Monday, May 21, 2012

Aural hygiene

Are you feeling grumpy lately?  Not sleeping well?  Irritable and nervous?  Forget stress as the cause of your problems; it also isn't insomnia, problems at home, or a crazy work schedule.

No, the problem is that your aura is dirty.  (Source)

Now, you may be asking yourself: given that auras don't exist, how did mine get dirty?  And however will I get it clean again?

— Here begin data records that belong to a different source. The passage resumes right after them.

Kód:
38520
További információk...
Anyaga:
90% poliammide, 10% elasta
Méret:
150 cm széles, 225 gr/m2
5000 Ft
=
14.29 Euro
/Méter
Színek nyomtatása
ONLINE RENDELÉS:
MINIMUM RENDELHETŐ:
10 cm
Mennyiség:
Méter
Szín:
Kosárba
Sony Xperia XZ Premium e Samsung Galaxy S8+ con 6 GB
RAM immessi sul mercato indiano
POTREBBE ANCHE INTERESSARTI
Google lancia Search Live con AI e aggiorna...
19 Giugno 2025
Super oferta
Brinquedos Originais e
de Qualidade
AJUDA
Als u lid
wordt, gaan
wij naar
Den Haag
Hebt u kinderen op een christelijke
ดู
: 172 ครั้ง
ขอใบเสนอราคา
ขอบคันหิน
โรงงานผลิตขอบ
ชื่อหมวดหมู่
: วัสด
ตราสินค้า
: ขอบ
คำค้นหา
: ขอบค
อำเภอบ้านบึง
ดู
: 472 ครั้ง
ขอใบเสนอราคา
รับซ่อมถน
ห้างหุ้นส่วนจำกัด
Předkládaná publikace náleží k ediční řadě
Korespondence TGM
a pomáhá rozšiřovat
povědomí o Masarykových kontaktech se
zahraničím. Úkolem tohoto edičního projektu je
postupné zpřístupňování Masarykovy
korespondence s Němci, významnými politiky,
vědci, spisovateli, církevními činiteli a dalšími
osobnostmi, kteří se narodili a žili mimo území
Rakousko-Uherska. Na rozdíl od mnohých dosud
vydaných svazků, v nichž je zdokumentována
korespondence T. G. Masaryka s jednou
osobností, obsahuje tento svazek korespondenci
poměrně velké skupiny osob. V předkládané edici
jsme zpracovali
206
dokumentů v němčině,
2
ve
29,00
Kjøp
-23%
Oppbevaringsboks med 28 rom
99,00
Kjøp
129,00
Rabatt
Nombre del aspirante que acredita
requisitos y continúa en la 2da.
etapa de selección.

Like with many things, the key to both is diligence.  According to the author of the above-linked article, there are many ways your aura can get dirty, to wit:
  • Entering a room in which an argument had just taken place.
  • Being shouted at by your boss.
  • Accidentally poking someone on the street.
  • Having someone wish that you were dead.
  • Being cursed by an old lady because you have a tattoo.
There are several things that I find funny about this list.  First, these are the only five reasons listed, and they seem like an odd collection.  I mean, we have two things that probably happen on a daily basis (being near the site of a past argument, and being bumped on the street by someone) with something that hopefully never happens (someone wishing you dead).  And second -- an old lady cursing you because you have a tattoo?   What the hell?  I have two tattoos, and thus far I have escaped being cursed by old ladies, although I did have one once say to me, "I don't know why anyone would do that to his own body."  I came within a hairsbreadth of giving her a diabolical look and saying, "Because no one else's body was handy at the time."  I resisted, which is probably a good thing, because comments like that can be rather difficult to explain to the police.

But I digress.

So, we've established that it's all too easy, even if you have no tattoos, to get schmutz on your aura.  This can result in a variety of bad things happening, including:
  • Your will could become weaker.
  • You could become less sensitive to "energies."  Whatever that means.
  • You could become a target for "astral attacks."  Whatever that means.
  • You could be a source of contagious aura-schmutz for others.
As a result, it is "mandatory" (according to the article) that we all practice regular aura-cleansing.  And we're not talking about some Windex and a few paper towels, here; we're talking full-on woo-woo stuff, like burning incense, using a candle to burn away the "negative energies," or rubbing salt all over your skin.  (And if you do go with the salt, make sure to flush it down the toilet afterwards -- we can't have salt with psychic dirt on it hanging around in the trash, where anyone could touch it and get infected themselves.)  To me, though, this last one sounds a bit uncomfortable, but the article does say that if you have a mild case of aura-schmutz, simply visualizing your aura getting clean while you're taking a shower can be enough. 

And that's the problem with all of this, isn't it? All it requires is that you have a good enough imagination, and the whole thing works like a charm.  You don't have to make any real changes in your life, or (heaven forfend) get medical attention or help from a counselor; all you have to do is click your heels together three times and say, "There's no place like home," and you're all set.